[Date Prev][Date Next][Thread Prev][Thread Next][Date Index][Thread Index]

Re: [idn] Why IDNA breaks copy-and-paste



liana Ye wrote on 2002-02-15 17:24 UTC:
> Thanks for your input into the discussion.  Although
> I  myself not an expert in termcap, your experience
> in making " xterm preserves as much of the original UCS
> plaintext " is  what I expected to hear from someone.
>
> This is a part of my reasoning to treat Latin script at the
> same lavel with other scripts, not make it a special
> case to squeeze it into DNS.

Ah, now that I have understood what the discussion is about, I can
comment better onto what sort of corruption you should expect:

  - xterm is likely to leave only Normalization Form C of Unicode
    untouched. Composed sequences will be replaced with precomposed
    sequences.

  - xterm is likely to mess up significantly any text from right-to-left
    scripts. The current plan is that bidi might be handled in an extra
    filter stage or in libaries such as ncurses.
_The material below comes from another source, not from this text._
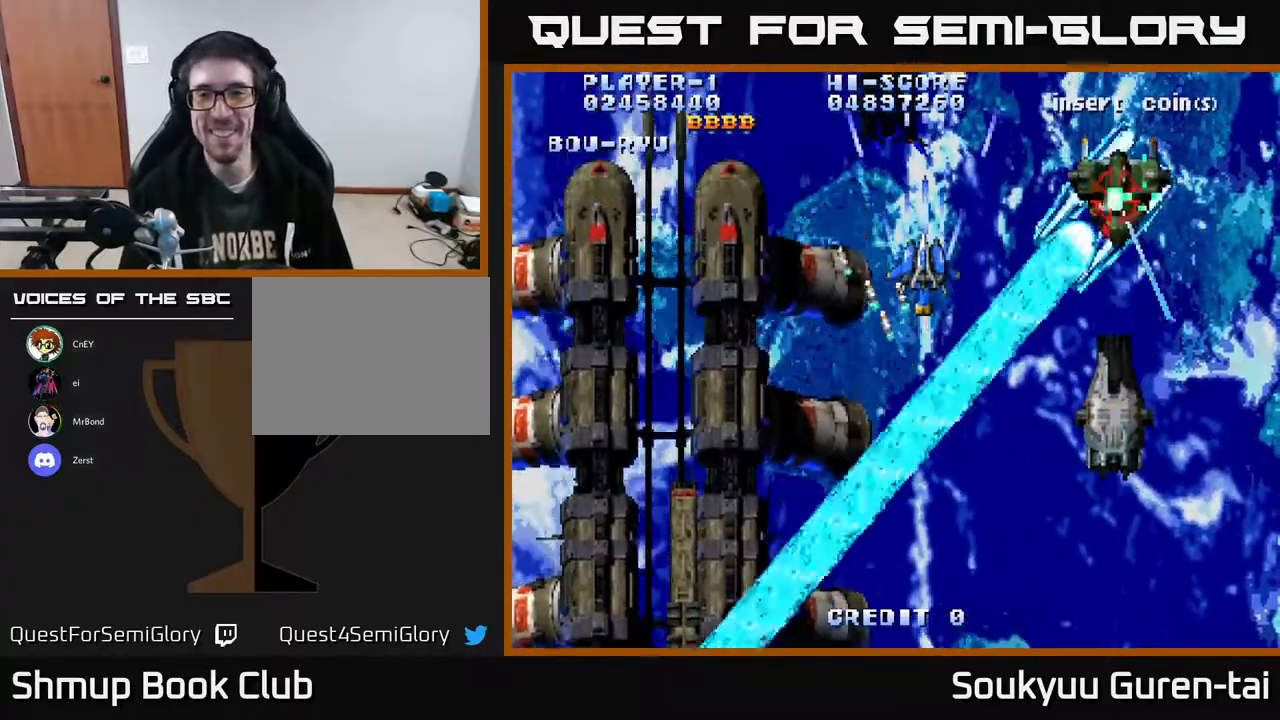
{"buttons": ["A"], "right_stick": "center", "events": [[200, "A", "down"], [200, "DPAD_UP", "down"], [217, "A", "up"], [217, "DPAD_LEFT", "down"], [233, "DPAD_LEFT", "up"], [233, "DPAD_UP", "up"], [283, "A", "down"], [383, "A", "up"], [433, "A", "down"]]}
  - If Arabic shaping is done not in xterm, but in the intermediate
    filter or ncurses layer, then you will also find in the cut&paste
    buffer presentation forms and not alphabetic characters

To I would be extremely careful with using cut&paste in order to
transfer unique identifiers from a terminal emulator to an application.
This can end in an endless can of worms, if Hebrew, Arabic or Syriac are
involved, and we haven't even begun to understand how to handle that,
even after scratching out heads for a year in heated discussions on the
linux-utf8 and i18n@xfree86.org mailing lists.

The other critical security issue related to DNS are of course
homoglyphs. The same glyph appears in Unicode many times as separate
characters that are part of different alphabets or different usage
backgrounds, Latin, Cyrillic, and Greek "A" being just one example.

Markus

--
Markus G. Kuhn, Computer Laboratory, University of Cambridge, UK
Email: mkuhn at acm.org,  WWW: <http://www.cl.cam.ac.uk/~mgk25/>